Work out how many lines of the records contain "firsta". Answer with the number and nothing else.

▼

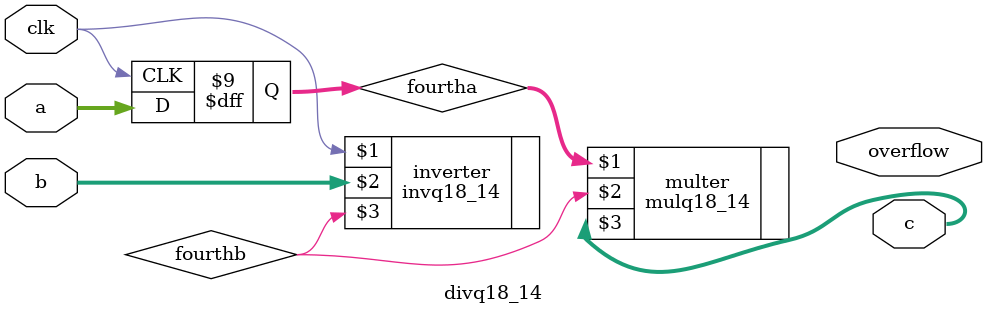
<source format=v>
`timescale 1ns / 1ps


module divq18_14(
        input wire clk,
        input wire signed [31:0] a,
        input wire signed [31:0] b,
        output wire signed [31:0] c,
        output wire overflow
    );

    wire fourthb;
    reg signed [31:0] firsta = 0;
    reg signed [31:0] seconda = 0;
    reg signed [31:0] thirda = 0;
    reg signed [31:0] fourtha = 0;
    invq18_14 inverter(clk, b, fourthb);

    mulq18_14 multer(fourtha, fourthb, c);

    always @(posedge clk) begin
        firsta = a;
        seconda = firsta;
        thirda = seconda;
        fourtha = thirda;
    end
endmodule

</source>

▲
▼

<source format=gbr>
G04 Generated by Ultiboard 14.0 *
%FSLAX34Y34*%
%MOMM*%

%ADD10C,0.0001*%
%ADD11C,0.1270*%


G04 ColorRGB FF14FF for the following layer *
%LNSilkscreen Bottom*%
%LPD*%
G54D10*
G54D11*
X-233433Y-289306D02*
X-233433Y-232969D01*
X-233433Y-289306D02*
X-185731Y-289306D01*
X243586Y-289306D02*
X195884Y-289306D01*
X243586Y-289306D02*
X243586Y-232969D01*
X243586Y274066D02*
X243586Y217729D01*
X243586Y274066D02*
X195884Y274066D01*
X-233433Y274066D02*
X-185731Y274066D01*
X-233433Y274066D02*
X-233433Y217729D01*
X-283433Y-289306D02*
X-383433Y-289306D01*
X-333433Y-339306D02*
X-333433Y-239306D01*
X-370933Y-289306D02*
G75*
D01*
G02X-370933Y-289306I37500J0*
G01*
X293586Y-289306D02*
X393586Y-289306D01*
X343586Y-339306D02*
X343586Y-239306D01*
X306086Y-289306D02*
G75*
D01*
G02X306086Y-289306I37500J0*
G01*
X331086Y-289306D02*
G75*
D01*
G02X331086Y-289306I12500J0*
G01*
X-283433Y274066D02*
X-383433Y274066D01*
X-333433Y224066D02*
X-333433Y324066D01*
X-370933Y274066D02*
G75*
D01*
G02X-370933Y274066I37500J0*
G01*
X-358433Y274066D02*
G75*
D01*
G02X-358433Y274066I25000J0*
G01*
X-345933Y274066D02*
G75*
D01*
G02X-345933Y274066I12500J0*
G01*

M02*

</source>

▲

FINAL ANSWER: 3